▶ **Texte à examiner**:
Ces deux colères relèvent d’affects différents : il importe de bien distinguer l’indignation que peut espérer réveiller la gauche face à l’injustice, et le ressentiment que mobilise avec succès l’extrême droite. La première est protestation contre l’injustice, qu’on la subisse personnellement ou pas. Le second est la réaction de qui redoute, seulement pour soi ou les siens, de ne pas recevoir son dû. Le ressentiment est une « passion triste », pour parler comme Spinoza, dont le véritable moteur, c’est l’idée qu’il y en a d’autres qui jouissent à ma place, et donc qui m’empêchent de jouir. Reste que cette rage impuissante devient elle-même jouissance. Autrement dit, c’est une réaction, non pas aux inégalités, mais aux progrès de l’égalité.

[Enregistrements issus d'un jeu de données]
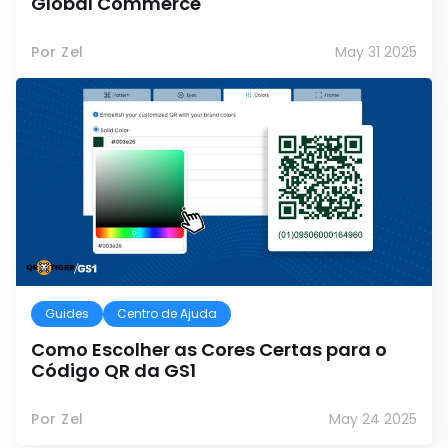
Global Commerce
Por Zel
May 31 2025
Guides
Centro de Ajuda
Como Escolher as Cores Certas para o
Código QR da GS1
Por Zel
May 24 2025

▶ **Tâches à réaliser**:
(A) Réécrivez sous forme de liste le paragraphe du passage sur l'indignation et le ressentiment qui commence par « Ces deux colères relèvent d’affects différents », en conservant ses faits essentiels.
(B) Poursuivez le passage sur l'indignation et le ressentiment à partir de sa dernière phrase.

▶ **Réponses par tâche**:
(A)
- Deux colères relèvent d'affects différents : l'indignation, que la gauche peut espérer réveiller face à l'injustice, et le ressentiment, que l'extrême droite mobilise avec succès.
- L'indignation est une protestation contre l'injustice, qu'on la subisse personnellement ou non.
- Le ressentiment est la réaction de celui qui redoute, seulement pour lui ou les siens, de ne pas recevoir son dû.
- C'est une « passion triste » au sens de Spinoza, dont le moteur est l'idée que d'autres jouissent à ma place et m'empêchent donc de jouir.
- Cette rage impuissante devient elle-même jouissance.
- Il s'agit d'une réaction non pas aux inégalités, mais aux progrès de l'égalité.

(B)
Il faut donc se déprendre d’une lecture compatissante, voire condescendante, qui confond classes populaires et populisme : les électeurs de Le Pen ou de Trump, et a fortiori de Bolsonaro, ce ne sont pas des « perdants » de la mondialisation qui mériteraient la compassion. En réalité, quelle que soit leur réussite ou leur échec, riches ou pauvres, ces néofascistes remâchent le fait que d’autres, dont ils estiment qu’ils ne les valent pas, s’en sortiraient mieux. Ainsi se comprend leur rage contre les minorités et les femmes, mais aussi contre les « assistés » : le populisme de droite ne déteste rien tant que les « undeserving poor », ces pauvres qui ne méritent que ce qu’ils ont, ou plutôt qui ne le méritent même pas – sinon les « bobos » de gauche, ces diplômés qui ont l’arrogance de ne pas se rendre compte que le capital culturel qui leur tient lieu de fortune n’a plus de valeur qu’à leurs propres yeux…

Verser dans le misérabilisme, ce n’est pas seulement réduire indûment les classes populaires au vote populiste et, symétriquement, le vote populiste aux classes populaires. C’est aussi refuser de voir celles-ci comme de véritables sujets politiques – pour le pire, parfois, mais aussi pour le meilleur. Les considérer comme de simples victimes, c’est leur dénier toute capacité d’agir (agency).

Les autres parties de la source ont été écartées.